Drivers and health implications of the dietary transition among Inuit in the Canadian Arctic: A scoping review
Public Health Nutrition, 24, 2650-2668,
Little, M., Hagar, H., Zivot, C., Dodd, W., Skinner, K., Kenny, T.-A., Caughey, A., Gaupholm, J., & Lemire, M. (2021). Drivers and health implications of the dietary transition among Inuit in the Canadian Arctic: A scoping review, Public Health Nutrition, 24, 2650-2668, doi:10.1017/S1368980020002402
Section 2: Abstract
The current study undertook a systematic scoping review on the drivers and implications of dietary changes among Inuit in the Canadian Arctic.
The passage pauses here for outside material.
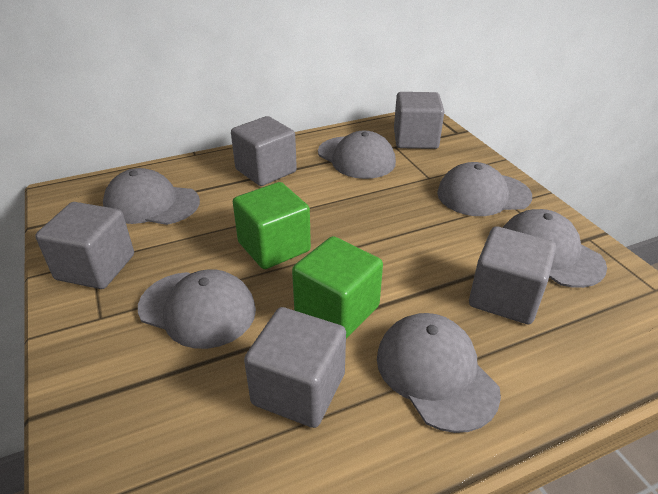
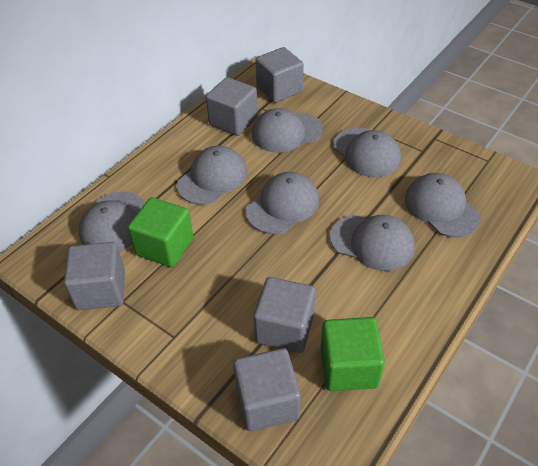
grey cap: 6 -> 7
A keyword search of peer-reviewed articles was performed using PubMed, Web of Science, CINAHL, Academic Search Premier, Circumpolar Health Bibliographic Database and High North Research Documents. Eligibility criteria included all full-text articles of any design reporting on research on food consumption, nutrient intake, dietary adequacy, dietary change, food security, nutrition-related chronic diseases or traditional food harvesting and consumption among Inuit populations residing in Canada. Articles reporting on in vivo and in vitro experiments or on health impacts of environmental contaminants were excluded.
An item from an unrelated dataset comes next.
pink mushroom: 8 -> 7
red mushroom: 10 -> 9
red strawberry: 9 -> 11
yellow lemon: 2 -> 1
A total of 162 studies were included. Studies indicated declining country food (CF) consumption in favour of market food (MF). Drivers of this transition include colonial processes, poverty and socio-economic factors, changing food preferences and knowledge, and climate change. Health implications of the dietary transition are complex. Micro-nutrient deficiencies and dietary inadequacy are serious concerns and likely exacerbated by increased consumption of non-nutrient dense MF. Food insecurity, overweight, obesity and related cardiometabolic health outcomes are growing public health concerns. Meanwhile, declining CF consumption is entangled with shifting culture and traditional knowledge, with potential implications for psychological, spiritual, social and cultural health and well-being.
By exploring and synthesising published literature, this review provides insight into the complex factors influencing Inuit diet and health. Findings may be informative for future research, decision-making and intersectoral actions around risk assessment, food policy and innovative community programmes.